Noch wollen in Deutschland weiterhin wenige für die Freiheit sterben. Dass andernorts jedoch hunderttausende ihr Leben lassen, gilt als unvermeidlich.Geht es um sie persönlich, handeln die meisten Menschen pazifistisch. Der Klügere gibt lieber nach, als für sein Recht Blessuren davonzutragen.
Fast jederzeit könnte mich fast jeder ausrauben. Mit etwas Kraft und Werkzeug wird man in meine Wohnung kommen. Auf der Straße würde ich jedem mein Portemonnaie aushändigen, der mir körperlich überlegen ist oder ein Messer zückt. Dass ich dennoch zumeist unbehelligt bleibe, liegt daran, dass die allermeisten Menschen ein, zwei Schritte weiterdenken und abwägen: Lohnt sich das? Welches Risiko gehe ich ein? Wie wird sich das Leben danach verändern?
Ja, es gibt Menschen, die völlig irrational handeln. Es gibt schwere Geisteskrankheiten, die jegliches Verhandeln unmöglich machen. Sollte ein Land von solch einer Person totalitär beherrscht werden, dann würden sich wohl alle Anstrengungen darauf richten, sie aus dem Verkehr zu ziehen. Interne Widersacher, potentielle Nachfolger, Revolutionäre oder – im Kriegsfalle – ausländische Militärs würden im eigenen Interesse mit ihrer Gewalt auf diese eine Person zielen.
Auch wenn permanent von Putins Krieg gegen die Ukraine gesprochen wird glaubt hoffentlich kein deutscher Politiker, kein Militärstratege, niemand aus dem westlichen Bündnis, das fürchterliche Töten und Zerstören hinge allein an dieser einen Person. Denn wie barbarisch wäre der Versuch, einen einzelnen Menschen zu bekämpfen, indem man Hunderttausende in den Tod schickt?

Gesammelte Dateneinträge
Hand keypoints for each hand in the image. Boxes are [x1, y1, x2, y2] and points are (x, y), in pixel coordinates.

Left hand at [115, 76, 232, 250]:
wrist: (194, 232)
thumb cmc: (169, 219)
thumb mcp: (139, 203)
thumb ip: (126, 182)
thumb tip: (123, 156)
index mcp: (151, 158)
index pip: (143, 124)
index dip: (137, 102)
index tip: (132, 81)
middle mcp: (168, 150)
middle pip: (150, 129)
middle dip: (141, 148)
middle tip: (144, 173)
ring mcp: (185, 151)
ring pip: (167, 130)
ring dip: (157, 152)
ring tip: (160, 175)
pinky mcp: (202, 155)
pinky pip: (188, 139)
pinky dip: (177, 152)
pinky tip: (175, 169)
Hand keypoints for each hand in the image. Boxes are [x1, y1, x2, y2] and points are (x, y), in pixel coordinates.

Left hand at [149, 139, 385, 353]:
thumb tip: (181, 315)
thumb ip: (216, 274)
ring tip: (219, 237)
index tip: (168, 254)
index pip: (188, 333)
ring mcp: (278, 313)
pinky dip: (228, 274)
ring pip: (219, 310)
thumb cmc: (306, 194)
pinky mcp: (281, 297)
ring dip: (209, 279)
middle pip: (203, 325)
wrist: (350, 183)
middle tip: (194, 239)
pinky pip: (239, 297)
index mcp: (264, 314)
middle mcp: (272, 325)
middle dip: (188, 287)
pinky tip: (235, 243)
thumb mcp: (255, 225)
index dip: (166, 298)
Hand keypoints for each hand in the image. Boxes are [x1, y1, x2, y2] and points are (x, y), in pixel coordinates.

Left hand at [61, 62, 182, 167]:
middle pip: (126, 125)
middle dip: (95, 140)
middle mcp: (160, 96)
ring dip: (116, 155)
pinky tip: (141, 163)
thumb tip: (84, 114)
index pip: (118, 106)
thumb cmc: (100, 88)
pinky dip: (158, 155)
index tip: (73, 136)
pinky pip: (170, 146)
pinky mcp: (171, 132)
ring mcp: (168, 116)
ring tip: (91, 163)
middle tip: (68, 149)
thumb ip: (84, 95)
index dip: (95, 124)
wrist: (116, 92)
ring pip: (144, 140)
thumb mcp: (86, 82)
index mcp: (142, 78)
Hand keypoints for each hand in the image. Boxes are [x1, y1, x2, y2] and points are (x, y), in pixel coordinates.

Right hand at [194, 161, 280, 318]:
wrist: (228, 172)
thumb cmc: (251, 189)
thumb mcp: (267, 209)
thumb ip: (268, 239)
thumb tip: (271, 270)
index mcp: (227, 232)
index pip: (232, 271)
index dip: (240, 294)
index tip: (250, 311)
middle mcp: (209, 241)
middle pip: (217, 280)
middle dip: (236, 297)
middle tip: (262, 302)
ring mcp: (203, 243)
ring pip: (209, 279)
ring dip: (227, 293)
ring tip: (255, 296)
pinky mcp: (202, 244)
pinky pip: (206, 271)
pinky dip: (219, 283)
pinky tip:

> **Aufgabe**: Führe bitte den Text über Pazifismus und den Krieg gegen die Ukraine im Anschluss an seinen letzten Satz fort. Die Auflistung wird für die Bearbeitung nicht gebraucht.

> **Antwortfeld**:
Geht es hingegen bei diesem Krieg tatsächlich um die Auseinandersetzung zwischen Völkern, so ist dazu alles längst gesagt, was es an klugen pazifistischen Gedanken gibt: Von Mahatma Gandhi, Kurt Hiller, Carl von Ossietzky, Kurt Tucholsky, Albert Schweitzer oder Bertha von Suttner zum Beispiel. Nach ihnen sind zwar Straßen, Schulen und Universitäten benannt, doch in der gegenwärtigen Debatte um eine neue Kriegstüchtigkeit Deutschlands spielen sie keine Rolle. Ihre wortmächtige Abscheu vor dem Gemetzel des Krieges wird als Träumerei abgetan. Dabei haben sie, im Gegensatz zu den meisten der heutigen Wortführer, Krieg und Gewalt selbst erlebt. Außer Verteidigungsminister Boris Pistorius war kein Minister der aktuellen Bundesregierung als Wehrpflichtiger beim Militär.
Dass Deutschland seit 8. Mai 1945 mit keinem Nachbarland mehr im Krieg war und damit die längste Friedenszeit erlebt hat, liegt sicherlich weder an der Bundeswehr noch an einer grundlegenden Veränderung der Menschen. Viel mehr haben gute Wirtschaftsbeziehungen, Urlaube und Schüleraustausch jeden Gedanken an Krieg verdrängt. Vergleichbare Erfahrungen mit Russland sind zumindest im Westen der Republik selten und beschränken sich überwiegend auf den ökonomischen Sektor.
Aus diesem Westen wird sicherlich auch deswegen verwundert bis despektierlich auf ostdeutsche Haltungen gegenüber Russland geblickt.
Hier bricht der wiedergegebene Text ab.